## TO DO:
Beneath this instruction is a block of data; output from it exactly the lines that run from the one containing "middle dip: (273, 253)" through the one containing "ring dip: (532, 456)", inclusive.

Limb landmark coordinates
_ _ _ _

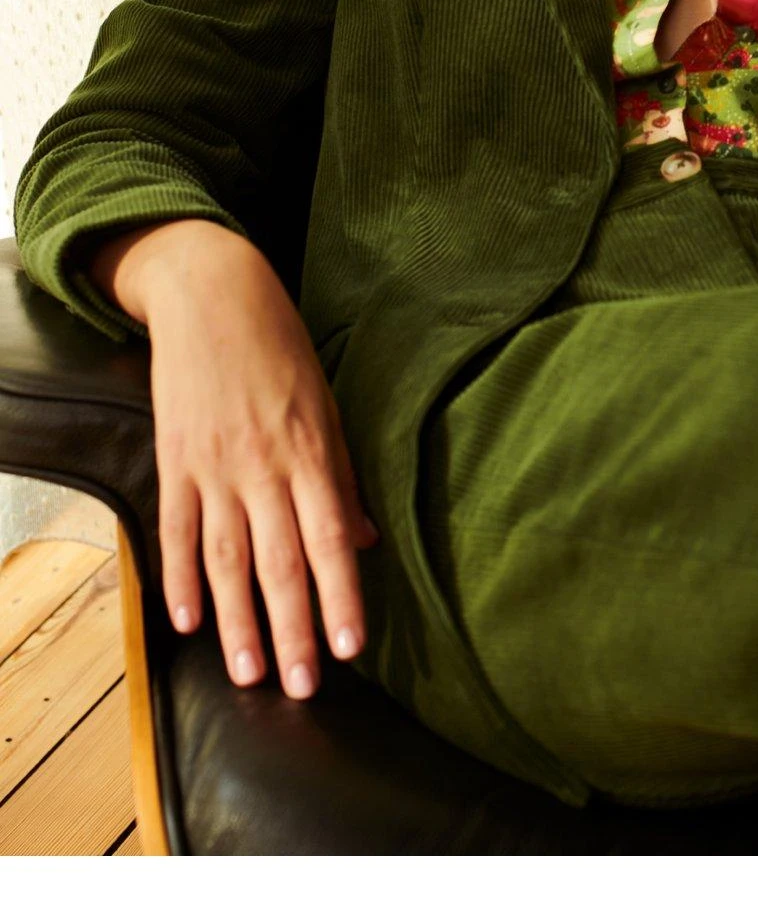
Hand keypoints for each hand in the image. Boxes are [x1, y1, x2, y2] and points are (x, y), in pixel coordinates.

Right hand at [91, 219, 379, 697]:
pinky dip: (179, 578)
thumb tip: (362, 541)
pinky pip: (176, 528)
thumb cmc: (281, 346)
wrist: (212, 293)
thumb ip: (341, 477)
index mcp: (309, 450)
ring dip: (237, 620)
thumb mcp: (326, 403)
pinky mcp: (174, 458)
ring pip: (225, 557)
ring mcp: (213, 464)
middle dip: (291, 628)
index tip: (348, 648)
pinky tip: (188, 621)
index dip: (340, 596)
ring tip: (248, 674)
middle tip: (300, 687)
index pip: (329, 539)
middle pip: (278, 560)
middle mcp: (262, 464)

_ _ _ _

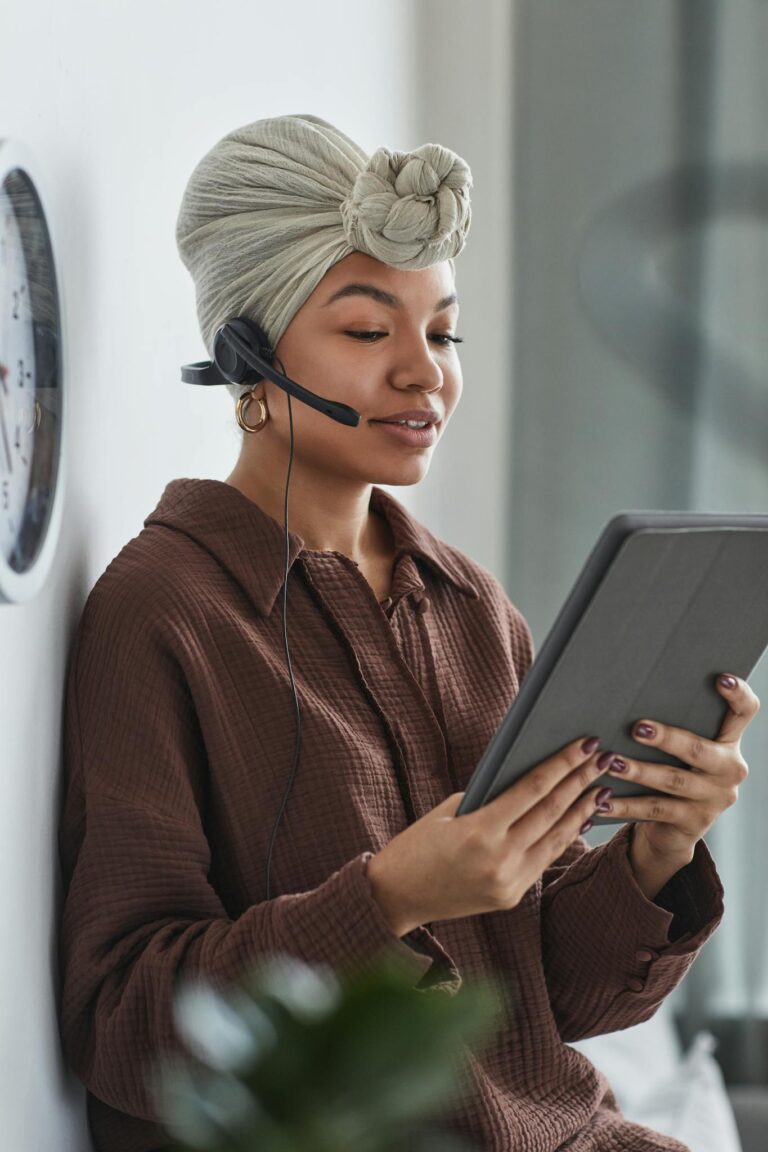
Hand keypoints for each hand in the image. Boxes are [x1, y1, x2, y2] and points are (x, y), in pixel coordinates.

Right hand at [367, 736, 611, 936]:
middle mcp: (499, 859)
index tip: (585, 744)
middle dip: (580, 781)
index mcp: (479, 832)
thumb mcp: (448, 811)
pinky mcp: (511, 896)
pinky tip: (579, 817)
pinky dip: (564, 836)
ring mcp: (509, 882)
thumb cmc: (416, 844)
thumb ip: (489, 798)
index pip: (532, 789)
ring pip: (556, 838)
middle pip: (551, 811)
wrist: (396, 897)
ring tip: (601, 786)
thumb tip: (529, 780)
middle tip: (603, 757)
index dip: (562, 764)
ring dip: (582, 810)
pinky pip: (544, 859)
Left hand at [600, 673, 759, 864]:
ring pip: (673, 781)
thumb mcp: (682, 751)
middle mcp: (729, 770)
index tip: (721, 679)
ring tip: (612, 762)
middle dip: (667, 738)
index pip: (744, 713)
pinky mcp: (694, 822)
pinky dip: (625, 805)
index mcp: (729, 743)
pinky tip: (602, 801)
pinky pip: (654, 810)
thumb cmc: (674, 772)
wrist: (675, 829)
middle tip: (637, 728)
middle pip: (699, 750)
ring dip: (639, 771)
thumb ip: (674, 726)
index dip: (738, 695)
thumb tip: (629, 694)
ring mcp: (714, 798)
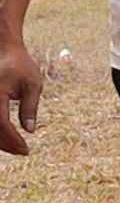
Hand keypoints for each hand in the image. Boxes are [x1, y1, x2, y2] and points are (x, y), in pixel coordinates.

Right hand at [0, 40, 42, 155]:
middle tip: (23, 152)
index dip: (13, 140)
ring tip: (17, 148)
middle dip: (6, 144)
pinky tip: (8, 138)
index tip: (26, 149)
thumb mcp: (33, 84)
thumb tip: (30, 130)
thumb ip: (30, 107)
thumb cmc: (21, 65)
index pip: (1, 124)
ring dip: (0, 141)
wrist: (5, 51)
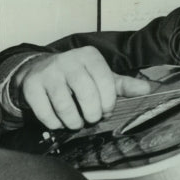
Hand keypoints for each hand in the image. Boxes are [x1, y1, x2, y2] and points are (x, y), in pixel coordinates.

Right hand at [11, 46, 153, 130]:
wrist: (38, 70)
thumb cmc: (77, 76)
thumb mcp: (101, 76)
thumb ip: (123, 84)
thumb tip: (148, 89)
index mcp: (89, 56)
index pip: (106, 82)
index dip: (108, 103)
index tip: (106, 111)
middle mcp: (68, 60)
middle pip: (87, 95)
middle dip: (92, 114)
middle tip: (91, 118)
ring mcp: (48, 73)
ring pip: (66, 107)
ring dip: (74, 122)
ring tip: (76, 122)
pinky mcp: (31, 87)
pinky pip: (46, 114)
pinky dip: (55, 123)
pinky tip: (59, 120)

_ _ _ _

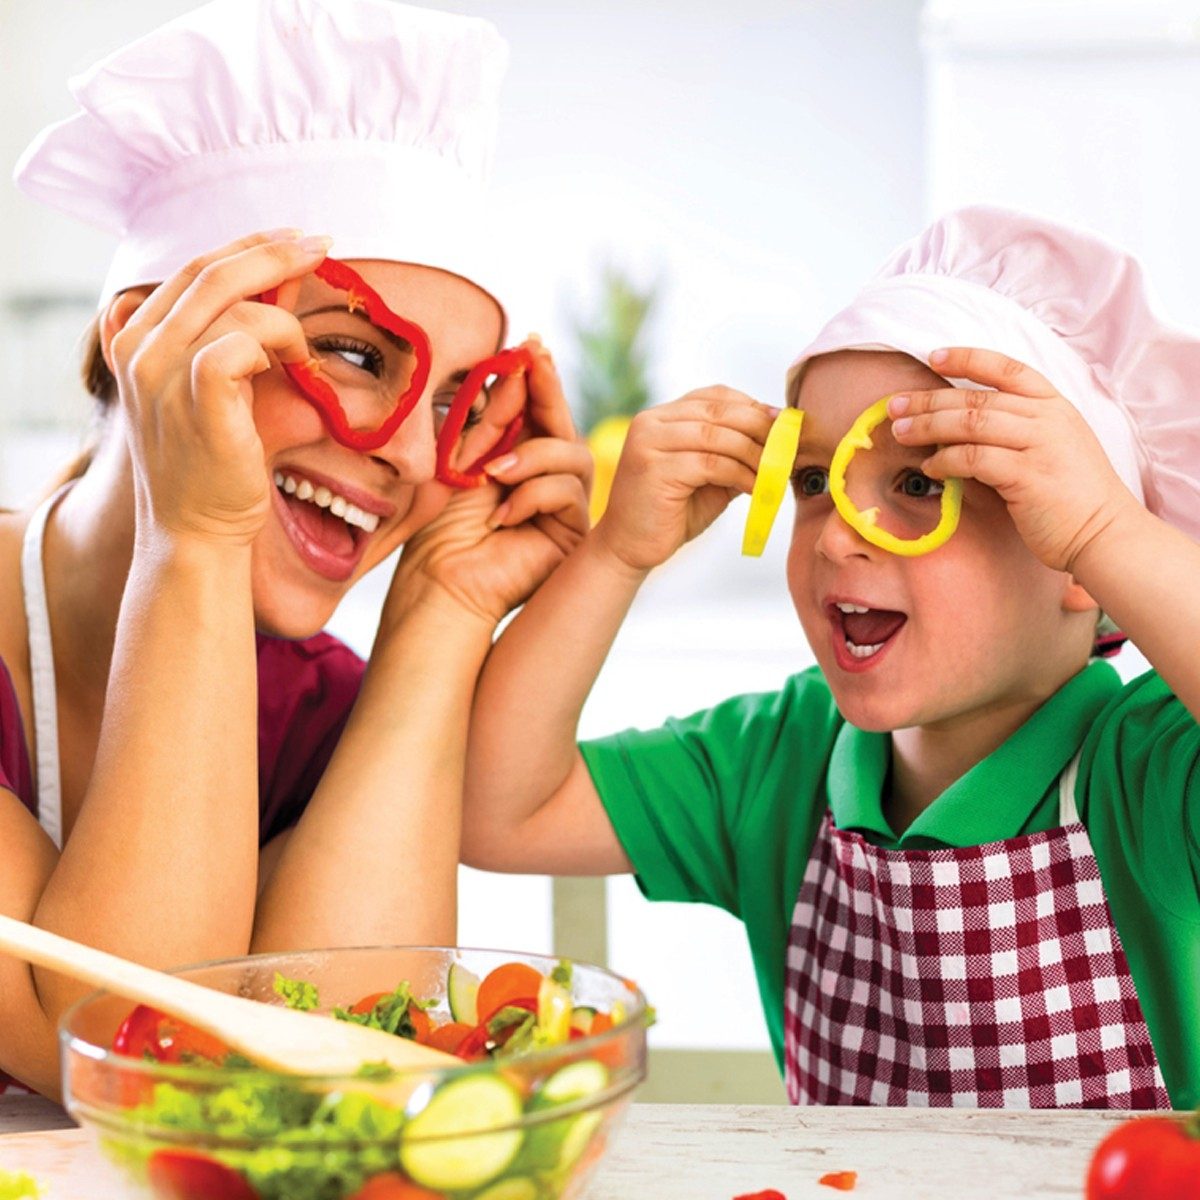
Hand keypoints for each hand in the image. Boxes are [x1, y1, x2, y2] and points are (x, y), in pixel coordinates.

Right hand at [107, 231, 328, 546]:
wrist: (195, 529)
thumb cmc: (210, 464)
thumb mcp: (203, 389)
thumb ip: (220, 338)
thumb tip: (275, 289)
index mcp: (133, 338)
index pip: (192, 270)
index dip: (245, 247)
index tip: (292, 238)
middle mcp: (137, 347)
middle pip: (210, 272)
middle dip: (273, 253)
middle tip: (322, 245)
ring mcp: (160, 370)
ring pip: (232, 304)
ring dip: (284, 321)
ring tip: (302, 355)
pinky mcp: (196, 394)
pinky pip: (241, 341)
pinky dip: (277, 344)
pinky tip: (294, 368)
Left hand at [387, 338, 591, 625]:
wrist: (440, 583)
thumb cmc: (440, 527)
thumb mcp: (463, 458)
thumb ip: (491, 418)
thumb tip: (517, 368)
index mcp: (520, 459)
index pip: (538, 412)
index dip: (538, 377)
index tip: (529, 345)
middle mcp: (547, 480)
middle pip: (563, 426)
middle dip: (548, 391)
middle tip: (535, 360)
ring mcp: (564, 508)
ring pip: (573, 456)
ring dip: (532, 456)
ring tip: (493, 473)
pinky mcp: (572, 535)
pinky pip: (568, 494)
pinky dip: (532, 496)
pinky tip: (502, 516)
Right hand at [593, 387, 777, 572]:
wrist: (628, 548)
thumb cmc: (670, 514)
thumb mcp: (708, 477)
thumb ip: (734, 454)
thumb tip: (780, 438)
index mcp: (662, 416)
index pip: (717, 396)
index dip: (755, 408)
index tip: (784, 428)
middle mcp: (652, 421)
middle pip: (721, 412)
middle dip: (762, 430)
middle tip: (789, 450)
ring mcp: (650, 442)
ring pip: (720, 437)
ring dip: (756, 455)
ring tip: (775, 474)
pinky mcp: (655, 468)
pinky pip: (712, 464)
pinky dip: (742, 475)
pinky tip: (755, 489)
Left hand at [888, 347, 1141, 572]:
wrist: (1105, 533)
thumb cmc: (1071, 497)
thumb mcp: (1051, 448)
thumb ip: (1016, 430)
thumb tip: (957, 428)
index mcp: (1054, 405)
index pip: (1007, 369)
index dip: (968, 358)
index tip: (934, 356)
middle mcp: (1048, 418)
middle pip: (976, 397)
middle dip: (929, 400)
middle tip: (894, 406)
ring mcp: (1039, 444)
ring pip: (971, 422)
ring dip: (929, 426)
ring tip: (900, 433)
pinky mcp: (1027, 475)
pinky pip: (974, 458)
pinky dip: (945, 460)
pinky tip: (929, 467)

_ _ _ _

## RESULT OF THIS TASK:
middle dip: (273, 253)
middle tip: (322, 245)
ring mcp: (160, 370)
ring pip: (232, 304)
ring dip: (284, 321)
ring tip: (302, 355)
pinky mcp: (196, 394)
pinky pip: (241, 341)
pinky dip: (277, 344)
pinky tip: (294, 368)
Left hand at [387, 338, 591, 625]:
wrist: (440, 583)
thumb cmc: (440, 527)
thumb mcp: (463, 458)
thumb ip: (491, 418)
thumb tip: (517, 368)
index mcp: (520, 459)
index pip: (538, 412)
index dip: (538, 377)
index tip: (529, 345)
middle mcp: (547, 480)
middle pip: (563, 426)
middle dip: (548, 391)
middle tip: (535, 360)
ring mcp: (564, 508)
ring pip: (573, 456)
ring dip: (532, 456)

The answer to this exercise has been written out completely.